Qvasi Möd- Xhol!
Achtung Krautrock heads! An obscure Berlin pseudo-heavy freak-out rock band (formed 1968) with the accent on percussion, of whom we know very little, except having heard their contribution on the ‘BERLIN GEH WEG’ compilation on the ‘Kerching Gottsching’record label. Previously unreleased live recordings by this way-out-there, pioneering German band. Under-appreciated at the time, possibly due to their connections with the Vandrugen Cotton Wool appreciation society.
Highly obscure live recordings from the psychedelic ghetto repressed on this limited edition clear vinyl 7” EP for Germany’s Record Bailout Day. ‘Qvasi Möd- Xhol’, who started life playing Music Cement as ‘Hands Und Fuss’, in the late sixties and then mutated into Mucky Grohl (and finally, just Xhol) as their sound developed to encompass hippified commune ‘pongfusion’ and post-"Soddom and Gomorrha" psychedelic dustbin man sound collages, on albums like "Galactic Cabbage" and the wonderfully titled "Ash Tray Tempel" (that one a classic krautrock freakfest document indeed, hence this new live collection's title of ‘Live’).
Four live cuts over two sides of one 7” disc (littered with spacey breakdowns from 1968 and '69, including a lengthy version of Eamon Dull's "Collapsing: Snivelling Warthogs" interpolated into Xhol's freeform "Burial Chamber Lanyard").
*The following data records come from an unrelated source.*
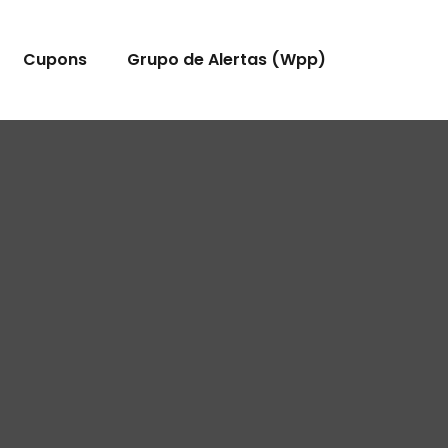
Cupons
Grupo de Alertas (Wpp)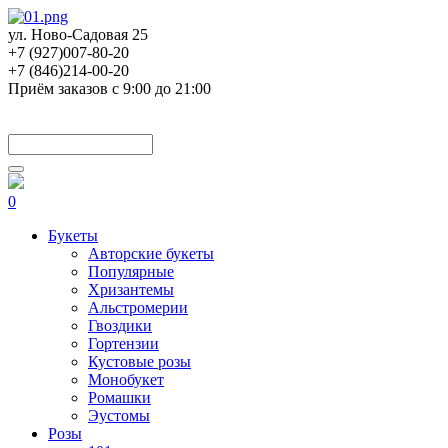
ул. Ново-Садовая 25
+7 (927)007-80-20
+7 (846)214-00-20
Приём заказов с 9:00 до 21:00
0
Букеты
Авторские букеты
Популярные
Хризантемы
Альстромерии
Гвоздики
Гортензии
Кустовые розы
Монобукет
Ромашки
Эустомы
Розы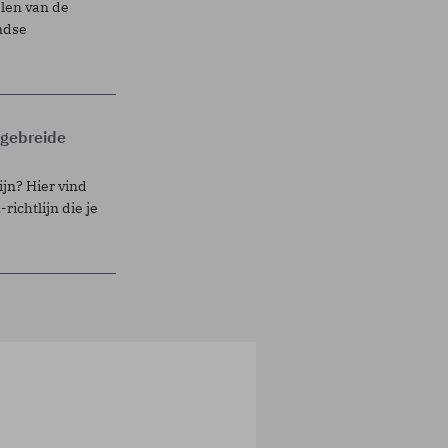
elen van de
ndse
itgebreide
ijn? Hier vind
richtlijn die je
A second 10-minute cut, called "Hot Buttered Xhol", that features Wolfgang Minibus Moebius, utilising a drum machine and Douglas Baader-Meinhof Amps is a sonic rollercoaster of repetitive riffs and satirical freak outs. These archival recordings are great (‘Dr Schwitter’s Mitternacht’ - was originally for a radio broadcast but got stolen by the Stasi and used as an implement of torture), plus the sleevenotes on the back are full of Dr Hanz Geschieden’s case notes after lead singer Rafe Brandgeruch was committed to the Zoo Station Asylum in early 1970.
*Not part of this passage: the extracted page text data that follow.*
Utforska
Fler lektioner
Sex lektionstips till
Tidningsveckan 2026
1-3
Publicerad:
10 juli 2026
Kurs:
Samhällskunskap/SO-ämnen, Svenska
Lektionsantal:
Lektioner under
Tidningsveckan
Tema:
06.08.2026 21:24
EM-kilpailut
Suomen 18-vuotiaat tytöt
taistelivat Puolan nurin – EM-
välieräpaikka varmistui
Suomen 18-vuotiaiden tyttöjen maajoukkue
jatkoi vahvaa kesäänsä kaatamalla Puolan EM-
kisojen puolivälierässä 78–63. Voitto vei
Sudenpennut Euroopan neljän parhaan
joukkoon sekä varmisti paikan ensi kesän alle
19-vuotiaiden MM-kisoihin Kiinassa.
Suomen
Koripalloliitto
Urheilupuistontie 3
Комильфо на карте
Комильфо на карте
‘Tanz Der Phallus’ completes the four live cuts with its anarchist/socio-political bent as Brandgeruch yells over the proto-punk psyche wall of sound about his love of commune life, space-folk wispiness and teabags. ‘’All proper tea is theft’’, he shrieks repetitively over the sprawling psychedelic mess of a free form improv song which gradually meanders its way to a close encompassing the sound of a Suzuki being canned. Essential krautrock. In fact, one of the most interesting of its genre.